Fernando de los Santos (La Soga), el hombre al que se le atribuye la comisión de 35 asesinatos, fue presentado a la justicia y al salir del tribunal declaró: “Tranquilo, que todo va a salir bien”. Con frialdad, se mostró muy confiado de que recobrará la libertad.

Bien vestido, con unos lentes de sol, de marca, parecía denotar que nada le perturba, pese a los cargos que se anuncian por los medios. Podría tener sus motivos si se considera que después de 20 años en la Policía un día dejó sus pertenencias y “desapareció” cuando supo que podría ser procesado por acusaciones criminales.

Lo que se dice en Santiago es que La Soga siempre estuvo al alcance de la Policía, pero que esa institución rehusó cumplir la orden de arresto que la Fiscalía emitió en 2011. De hecho, en las redes sociales circularon fotografías que lo mostraban en algunos sitios públicos, como galleras, donde acudía a disfrutar las peleas de gallo, una de sus aficiones.

Si efectivamente este personaje se paseaba sin problemas por las calles pese a que estaba en rebeldía ante la ley, su detención ahora podría obedecer a un rompimiento de uno de los códigos en las filas policiales: la protección y el encubrimiento.

Lo interesante sería que ya en manos de la justicia, el Ministerio Público sustente debidamente los cargos.

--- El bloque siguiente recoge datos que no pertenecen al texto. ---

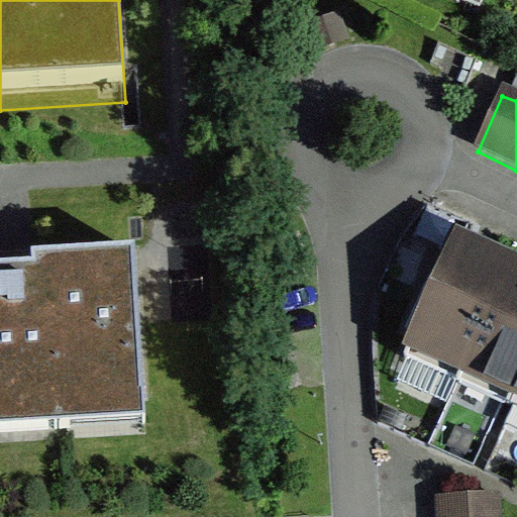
[(516,422),(516,277),(454,248),(399,370),(516,422)]
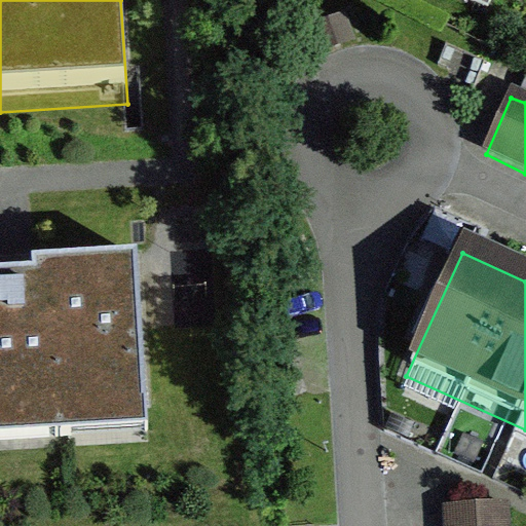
[(7,277),(0,277),(0,426),(144,419),(136,270),(7,277)]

Para eso necesitará tiempo y la colaboración de los familiares de las víctimas.

Si no actúa de esa forma, entonces La Soga se vería felizmente en la calle, con la tranquila certeza de que “todo saldrá bien”. De esa forma, su apresamiento pasaría a ser una suerte de legitimación de un hecho público: que andaba por ahí pese a los señalamientos que sugerían que junto a otros agentes cometió crímenes bárbaros, sea en la amplia franja de la violencia que siempre ha ejercido la Policía o por encargo.

Es necesario que el Ministerio Público fundamente el caso con calidad. Para eso requiere que los jueces concedan el plazo adecuado para que la madeja pueda ser deshilada. Y se haga justicia.